Посвящается Р., иисусову сыну
«Иисусов сын» — сборник рассказов Денниса Джонсона о буднях героинового наркопотребителя
«И не могут живущие говорить за мертвых».
Дональд Майкл Томас, «Белый отель»

Надежду Мандельштам преследовал один и тот же сон: она стоит в очереди за продуктами, а ее муж Осип, тогда уже схваченный, безмолвно стоит сзади, почти дышит ей в затылок. Когда она оглядывается, его за спиной уже нет — он растворяется, как вымываются сновидения.

Мой старший брат приснился мне трижды: во вторник, в среду и в четверг.

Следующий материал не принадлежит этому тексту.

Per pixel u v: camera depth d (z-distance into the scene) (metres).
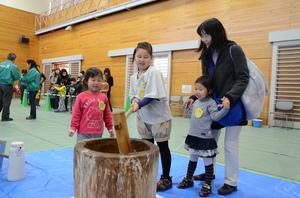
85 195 1.11
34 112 6.39
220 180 2.57
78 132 2.43
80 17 12.48
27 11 15.64
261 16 7.05
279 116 6.75
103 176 1.06
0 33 14.49
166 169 2.30
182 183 2.34
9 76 5.74
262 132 5.75
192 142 2.27
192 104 2.42
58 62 14.84
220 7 7.90
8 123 5.54
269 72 6.89
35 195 2.02
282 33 6.54
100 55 11.95
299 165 3.13
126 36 10.73
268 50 6.91
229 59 2.14
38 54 16.34
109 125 2.60
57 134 4.57
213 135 2.26
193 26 8.57
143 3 9.70
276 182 2.50
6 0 14.78
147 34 9.95
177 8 9.02
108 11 11.02
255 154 3.64
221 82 2.20
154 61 9.66
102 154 1.07
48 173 2.53
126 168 1.05
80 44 13.08
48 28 14.77
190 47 8.42
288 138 5.03
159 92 2.11
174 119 7.88
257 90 2.10
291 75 6.53
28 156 3.09
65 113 8.20
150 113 2.21
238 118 2.11
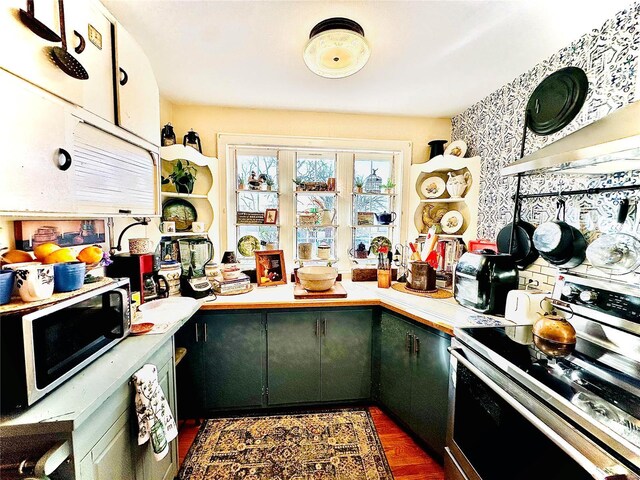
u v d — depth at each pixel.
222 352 1.83
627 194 1.18
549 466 0.84
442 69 1.69
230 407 1.87
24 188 0.78
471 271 1.65
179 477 1.45
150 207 1.49
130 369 0.96
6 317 0.72
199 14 1.24
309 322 1.90
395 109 2.31
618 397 0.83
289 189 2.50
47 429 0.70
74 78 0.94
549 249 1.45
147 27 1.33
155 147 1.50
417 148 2.51
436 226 2.35
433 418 1.56
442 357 1.51
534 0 1.15
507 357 1.06
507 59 1.58
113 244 1.61
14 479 0.67
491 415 1.09
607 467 0.68
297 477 1.46
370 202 2.63
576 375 0.94
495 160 1.98
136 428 1.03
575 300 1.25
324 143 2.39
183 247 2.14
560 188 1.49
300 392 1.93
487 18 1.26
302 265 2.43
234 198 2.43
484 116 2.09
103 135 1.12
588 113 1.36
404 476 1.47
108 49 1.12
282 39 1.42
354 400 1.99
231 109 2.30
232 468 1.51
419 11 1.22
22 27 0.76
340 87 1.93
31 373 0.75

Брат лежал на матрасе. Матрас словно был соткан из отутюженных желтоватых костей. Брат сжимал в руке то, о чем мне всегда страшно вспоминать. Когда я проснулся в первый раз, я посчитал: полтора года, как его не стало. Все памятуют: призрак будет возвращаться, если не бросить на его могилу ком земли.

Похороны назначили на воскресенье в Запорожье. На субботу у меня уже был билет во Львов. Я смалодушничал: я не смог бы зашнуровать и ботинок в тот день, не говоря уже о том, чтобы плестись на кладбище.

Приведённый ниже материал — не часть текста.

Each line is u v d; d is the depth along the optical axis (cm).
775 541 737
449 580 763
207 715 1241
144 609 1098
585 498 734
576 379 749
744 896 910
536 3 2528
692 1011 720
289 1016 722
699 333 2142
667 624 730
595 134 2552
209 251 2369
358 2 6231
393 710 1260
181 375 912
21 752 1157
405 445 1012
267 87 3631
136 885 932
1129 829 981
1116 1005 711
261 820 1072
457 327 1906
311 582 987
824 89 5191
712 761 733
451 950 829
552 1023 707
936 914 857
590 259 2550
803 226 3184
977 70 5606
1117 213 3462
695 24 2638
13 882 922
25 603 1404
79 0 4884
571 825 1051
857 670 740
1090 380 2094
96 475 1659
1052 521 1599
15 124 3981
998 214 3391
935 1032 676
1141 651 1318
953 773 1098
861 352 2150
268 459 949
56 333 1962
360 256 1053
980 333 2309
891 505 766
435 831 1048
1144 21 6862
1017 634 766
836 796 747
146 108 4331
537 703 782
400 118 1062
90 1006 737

Я был в тысяче километров от тела, когда его опускали в жирную украинскую землю, — я сделал все, чтобы его смерть меня не прикусила.

Обрывочная память не помогает гореванию

Жак Деррида писал: «Нет ничего хуже для работы горя, чем сумбур или сомнение; нужно точно знать, кто погребен и где…» Я знаю, только частично.

Кладбище называется Капустянка; мертвые и вправду растут там как капуста. Мертвых, подумал я, всегда больше, чем живых: кладбище казалось шире вмещающего его города; запутанное, оно напоминало заросшее терновником село. Словом, я не знал, где конкретно Р. похоронили. Наверное, «ряд 12, налево, возле березок» мне бы все равно ничего не сказало.

То, что Р. умер, я осознал после тех трех сновидений. С тех пор мы были разделены огромной дистанцией (наибольшей из всех, что разделяют людей). И все же мы были в какой-то сиамской срощенности.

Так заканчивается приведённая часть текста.